(Data for processing)
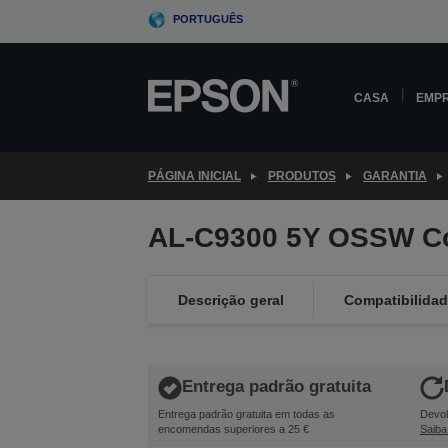
Skip
PORTUGUÊS
to
main
content
CASA
EMP
PÁGINA INICIAL
PRODUTOS
GARANTIA
AL-C9300 5Y OSSW C
Descrição geral
Compatibilida
Entrega padrão gratuita
Entrega padrão gratuita em todas as
Devol
encomendas superiores a 25 €
Saiba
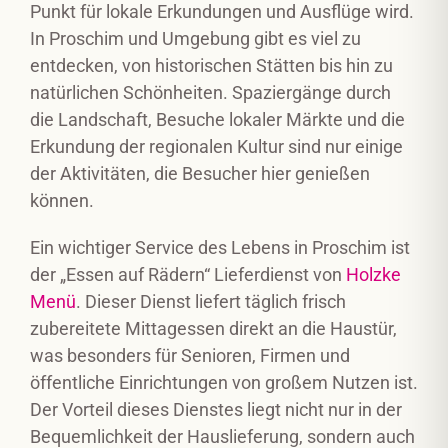
Punkt für lokale Erkundungen und Ausflüge wird.
In Proschim und Umgebung gibt es viel zu
entdecken, von historischen Stätten bis hin zu
natürlichen Schönheiten. Spaziergänge durch
die Landschaft, Besuche lokaler Märkte und die
Erkundung der regionalen Kultur sind nur einige
der Aktivitäten, die Besucher hier genießen
können.
Ein wichtiger Service des Lebens in Proschim ist
der „Essen auf Rädern“ Lieferdienst von
Holzke
Menü
. Dieser Dienst liefert täglich frisch
zubereitete Mittagessen direkt an die Haustür,
was besonders für Senioren, Firmen und
öffentliche Einrichtungen von großem Nutzen ist.
Der Vorteil dieses Dienstes liegt nicht nur in der
Bequemlichkeit der Hauslieferung, sondern auch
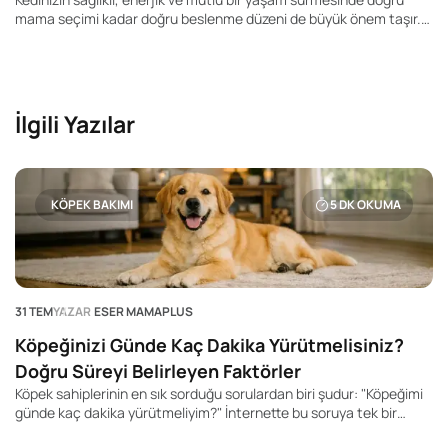
mama seçimi kadar doğru beslenme düzeni de büyük önem taşır.
Pek çok kedi sahibi "Kedim günde kaç kez yemek yemeli?", "Yavru
kediler kaç öğün beslenmeli?" veya "Yetişkin kedime mamayı
sürekli bırakmalı mıyım?" gibi soruların yanıtını merak ediyor.
İlgili Yazılar
KÖPEK BAKIMI
5
DK OKUMA
31 TEM
YAZAR
ESER MAMAPLUS
Köpeğinizi Günde Kaç Dakika Yürütmelisiniz?
Doğru Süreyi Belirleyen Faktörler
Köpek sahiplerinin en sık sorduğu sorulardan biri şudur: "Köpeğimi
günde kaç dakika yürütmeliyim?" İnternette bu soruya tek bir
rakam veren yüzlerce içerik bulabilirsiniz. Kimi kaynak 20 dakika,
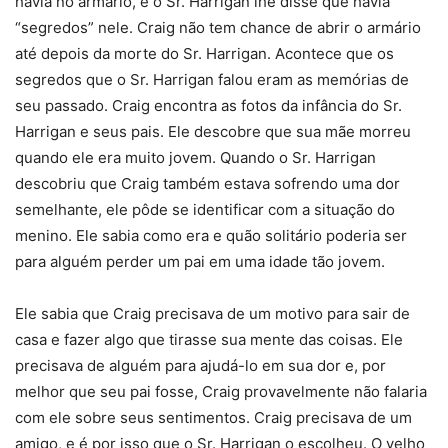
havia no armário, e o Sr. Harrigan lhe disse que havia
“segredos” nele. Craig não tem chance de abrir o armário
até depois da morte do Sr. Harrigan. Acontece que os
segredos que o Sr. Harrigan falou eram as memórias de
seu passado. Craig encontra as fotos da infância do Sr.
Harrigan e seus pais. Ele descobre que sua mãe morreu
quando ele era muito jovem. Quando o Sr. Harrigan
descobriu que Craig também estava sofrendo uma dor
semelhante, ele pôde se identificar com a situação do
menino. Ele sabia como era e quão solitário poderia ser
para alguém perder um pai em uma idade tão jovem.
Ele sabia que Craig precisava de um motivo para sair de
casa e fazer algo que tirasse sua mente das coisas. Ele
precisava de alguém para ajudá-lo em sua dor e, por
melhor que seu pai fosse, Craig provavelmente não falaria
com ele sobre seus sentimentos. Craig precisava de um
amigo, e é por isso que o Sr. Harrigan o escolheu. O velho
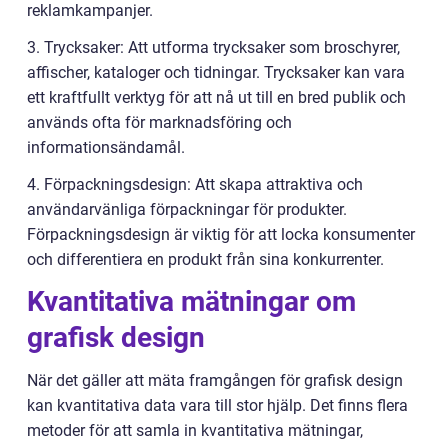
reklamkampanjer.
3. Trycksaker: Att utforma trycksaker som broschyrer,
affischer, kataloger och tidningar. Trycksaker kan vara
ett kraftfullt verktyg för att nå ut till en bred publik och
används ofta för marknadsföring och
informationsändamål.
4. Förpackningsdesign: Att skapa attraktiva och
användarvänliga förpackningar för produkter.
Förpackningsdesign är viktig för att locka konsumenter
och differentiera en produkt från sina konkurrenter.
Kvantitativa mätningar om
grafisk design
När det gäller att mäta framgången för grafisk design
kan kvantitativa data vara till stor hjälp. Det finns flera
metoder för att samla in kvantitativa mätningar,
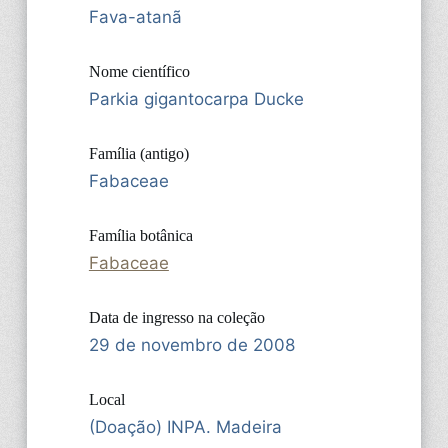
Fava-atanã
Nome científico
Parkia gigantocarpa Ducke
Família (antigo)
Fabaceae
Família botânica
Fabaceae
Data de ingresso na coleção
29 de novembro de 2008
Local
(Doação) INPA. Madeira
(End Data for processing)
*How to complete this task*: From the opening line of the entries, copy each line exactly until the line with "Der Vorteil dieses", which is copied as well; leave out pictures.

*Reply to the exercise*:
Skip
PORTUGUÊS
to
main
content
CASA
EMP
PÁGINA INICIAL
PRODUTOS
GARANTIA
AL-C9300 5Y OSSW C
Descrição geral
Compatibilida
Entrega padrão gratuita
Entrega padrão gratuita em todas as
Devol
encomendas superiores a 25 €
Saiba
Punkt für lokale Erkundungen und Ausflüge wird.
In Proschim und Umgebung gibt es viel zu
entdecken, von historischen Stätten bis hin zu
natürlichen Schönheiten. Spaziergänge durch
die Landschaft, Besuche lokaler Märkte und die
Erkundung der regionalen Kultur sind nur einige
der Aktivitäten, die Besucher hier genießen
können.
Ein wichtiger Service des Lebens in Proschim ist
der „Essen auf Rädern“ Lieferdienst von
Holzke
Menü
. Dieser Dienst liefert täglich frisch
zubereitete Mittagessen direkt an die Haustür,
was besonders für Senioren, Firmen und
öffentliche Einrichtungen von großem Nutzen ist.
Der Vorteil dieses Dienstes liegt nicht nur in der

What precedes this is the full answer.